Early in the counteroffensive, KNLA forces withdrew from Kawkareik. On 21 April, a junta convoy was ambushed and routed in Kawkareik town, allowing the KNLA to capture several military vehicles. Despite this, Kawkareik was entirely recaptured from Karen forces the next day.

The conflict escalated on 20 April when the military reportedly used artillery, fighter jets, and helicopter gunships to attack KNLA positions, and resistance forces used 40mm machine guns and dropped 20 bombs from drones, prompting hundreds of people to flee across the Moei River. A stray bullet from the clashes struck a house on the Thai side of the border.

On 23 April, junta forces from the LIB 275th, which had been sheltering under the 2nd Friendship Bridge, were assisted by the Karen National Army in reoccupying their base outside Myawaddy. On 24 April, the Karen rebels retreated from Myawaddy, and the Karen National Army and the Tatmadaw achieved joint control of Myawaddy. The KNU spokesmen stated that they would "temporarily withdraw" from Myawaddy, but stated that the KNLA would continue guerrilla attacks on junta positions along the Asian Highway 1.

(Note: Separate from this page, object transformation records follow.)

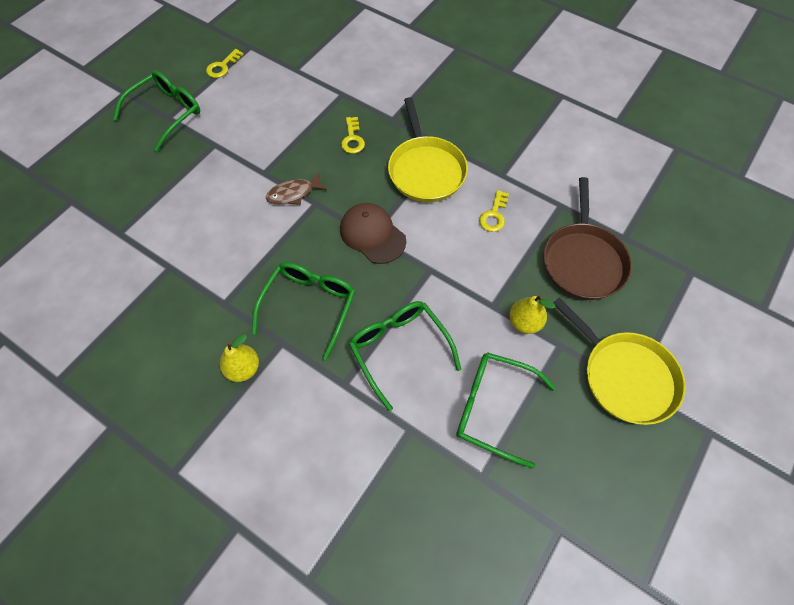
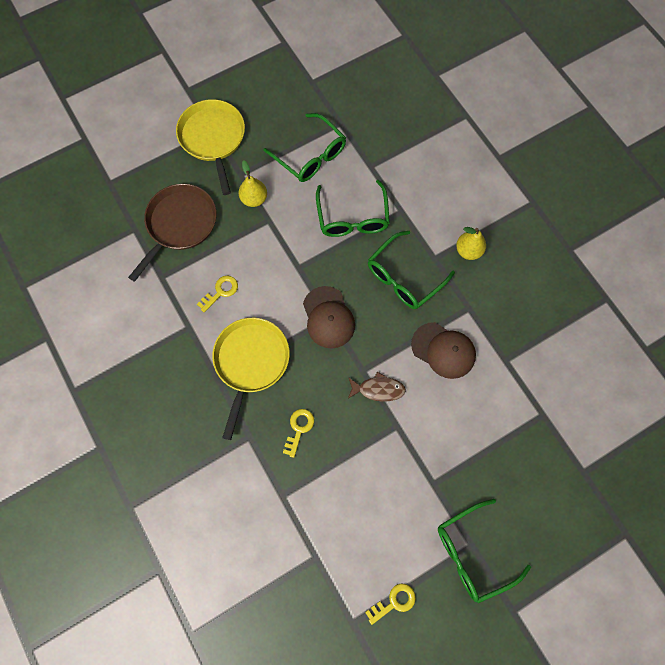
camera: 155 degrees left, 10 degrees up
none -> brown cap [411,322,476,379]

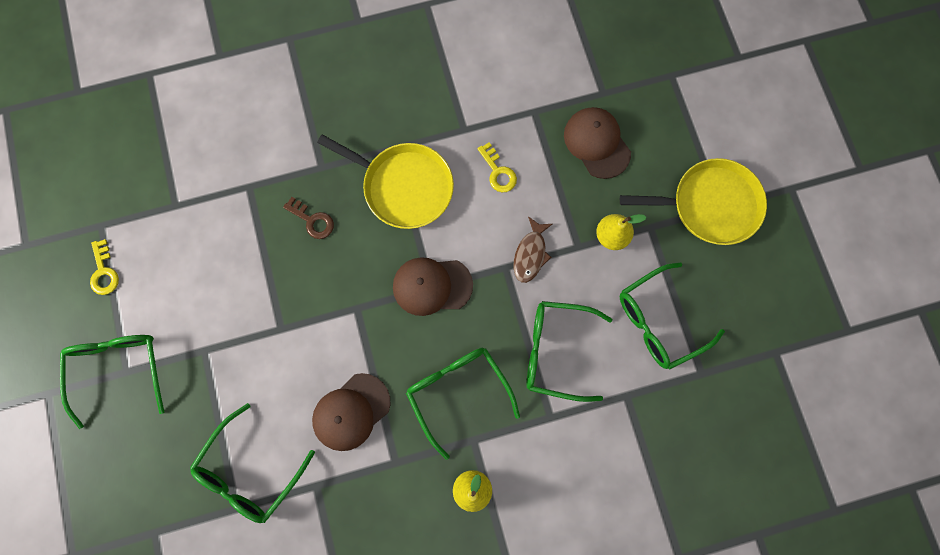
camera: 105 degrees right, 5 degrees up
brown pan [128,184,217,282] -> brown cap [564,107,631,179]
yellow key [283,409,314,458] -> brown key [283,197,334,239]
brown fish [348,372,406,402] -> brown fish moved to [514,216,552,283]
none -> green glasses [190,403,315,523]

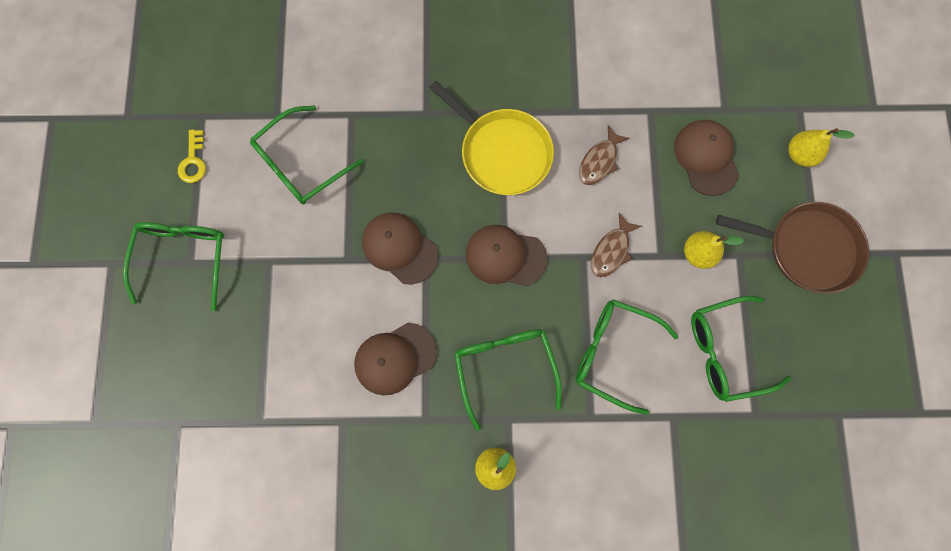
camera: 15 degrees right, 0 degrees up
green glasses [190,403,315,523] -> green glasses moved to [250,105,363,204]
brown key [283,197,334,239] -> none
yellow key [477,142,517,192] -> brown fish [579,125,630,185]
yellow pan [620,158,767,245] -> brown pan [716,202,869,294]
none -> brown cap [362,212,438,285]
none -> yellow pear [788,128,855,167]

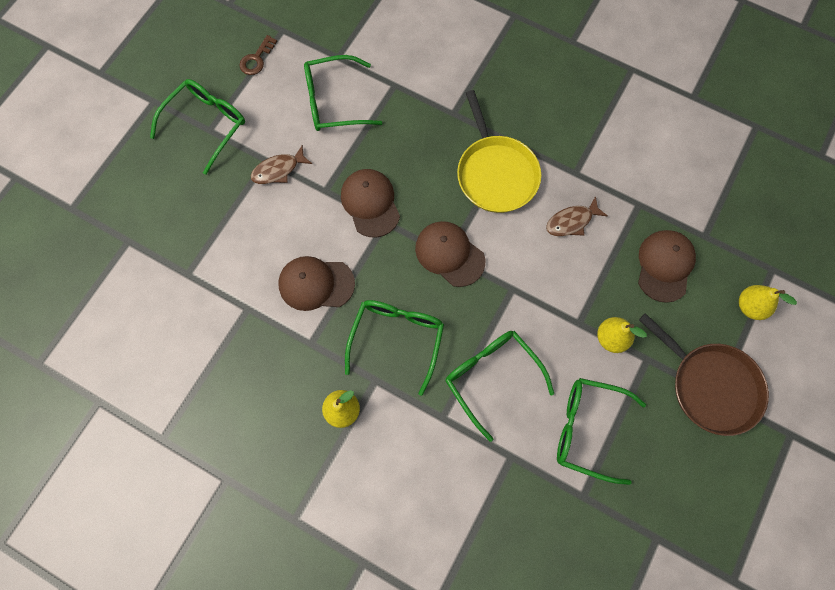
camera: 30 degrees right, 5 degrees down
yellow key [178,129,206,183] -> brown key [239,35,277,75]
brown fish [591,213,641,277] -> brown fish moved to [251,145,312,184]

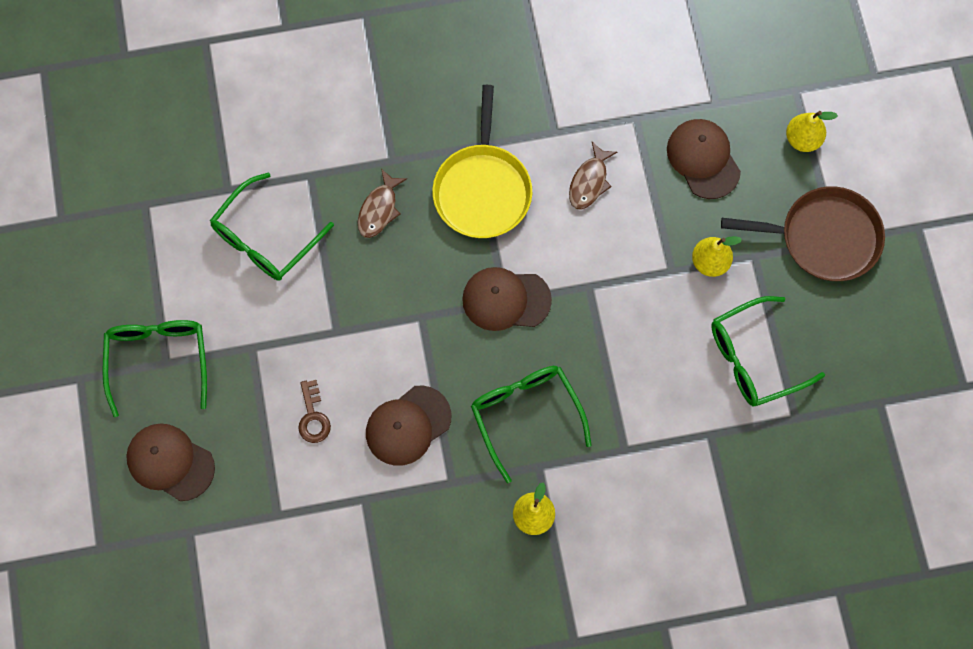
camera: 40 degrees left, 0 degrees up
brown key [239,35,277,75] -> brown key moved to [298,380,331,443]
brown fish [251,145,312,184] -> brown fish moved to [358,169,407,238]
brown cap [341,169,400,238] -> brown cap moved to [126,423,215,501]
green glasses [446,331,554,442] -> none
yellow pan [457,90,541,213] -> yellow pan turned 60 degrees clockwise [432,85,532,238]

After being trapped in Kawkareik town for several weeks due to resistance ambushes and attacks, the 1,000-man LID 55 reinforcements sent by the junta to aid forces in Myawaddy in Operation Aung Zeya began advancing through the Dawna Range, reaching the Taw Naw waterfall by 29 April. After reaching the waterfall, the offensive again stalled, with junta forces not making any major gains the following month. Residents of Myawaddy reported that the Karen National Army was aiding junta soldiers in Operation Aung Zeya by helping them through forested paths leading to the town, with "hundreds" of junta soldiers being stationed in the town by the end of May.

== Role of BGF ==
Multiple sources and analysts showed the Border Guard Forces (BGF) army took control of Myawaddy after the SAC junta's remaining troops from the 275th LIB retreated, and later facilitated the transfer of junta troops from their base to the 2nd Friendship Bridge. Jason Tower, the Myanmar director of the United States Institute of Peace, said BGF had been playing both sides and that it ultimately pivoted to assist the military regime, "leading to the photo op of the Myanmar flag once again being raised over the base".

== Impact ==
Trade through Myawaddy had already been declining due to clashes in neighboring areas. Official figures from the Myanmar junta's Ministry of Commerce showed a significant drop in trade value between April 2023 and February 2024. The ongoing conflict between the military and anti-regime forces further exacerbated the decline in trade, affecting both legal and unofficial border trade routes.

== Reactions ==
Thailand’s Foreign Ministry said it was closely monitoring the situation and "will continue to provide further humanitarian assistance if necessary and will do our utmost to ensure the situation along the Thai-Myanmar border area returns to normalcy".